As demonstrated in the previous chapter, SAS Text Miner
does a good job of finding themes that are clear in the data. But
when the data needs cleaning, SAS Text Miner can be less effective
at uncovering useful themes. In this chapter, you will encounter manually
edited data that contains many misspellings and abbreviations, and
you will clean the data to get better results.
The README.TXT
file provided on the VAERS site contains a list of abbreviations commonly
used in the adverse event reports. SAS Text Miner enables you to specify
a synonym list. A VAER_ABBREV synonym list is provided for you in
the Getting Started with SAS Text Miner 4.2 zip file. So that you
can create such a synonym list, the abbreviations list from README.TXT
was copied into a Microsoft Excel file. The list was manually edited
in the Microsoft Excel file and then imported into a SAS data set.
For example, CT/CAT was marked as equivalent to computerized axial
tomography. For more information about the preprocessing steps, see
Vaccine Adverse Event Reporting System Data Preprocessing.
For more information about importing data into a SAS
data set, see the following documentation resource:
http://support.sas.com/documentation/
.
You will
perform the following tasks to clean the text and examine the results:
-
Use a
synonym data set from the Getting Started with SAS Text Miner 4.2
zip file.
-
Create
a new synonym data set using the SAS Code node and the TMSPELL procedure.

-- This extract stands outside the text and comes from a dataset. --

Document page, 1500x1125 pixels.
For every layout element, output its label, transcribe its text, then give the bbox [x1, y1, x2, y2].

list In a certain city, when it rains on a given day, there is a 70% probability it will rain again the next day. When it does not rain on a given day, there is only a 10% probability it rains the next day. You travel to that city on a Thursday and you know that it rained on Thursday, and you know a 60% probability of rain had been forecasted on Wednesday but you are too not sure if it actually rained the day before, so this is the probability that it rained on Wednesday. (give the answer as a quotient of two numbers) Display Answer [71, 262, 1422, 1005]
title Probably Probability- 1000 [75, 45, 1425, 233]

The TMSPELL procedure will make a pass through all the terms, automatically
identify which ones are misspellings, and create synonyms that map
correctly spelled terms to the misspelled terms.
-
Examine
results using merged synonym data sets.
-
Create a stop list to define which words are removed
from the analysis. A
stop list is a collection
of low-information or extraneous words—previously saved as
a SAS data set—that you want to remove from the text.
-
Explore
whether cleaning the text improved the clustering results.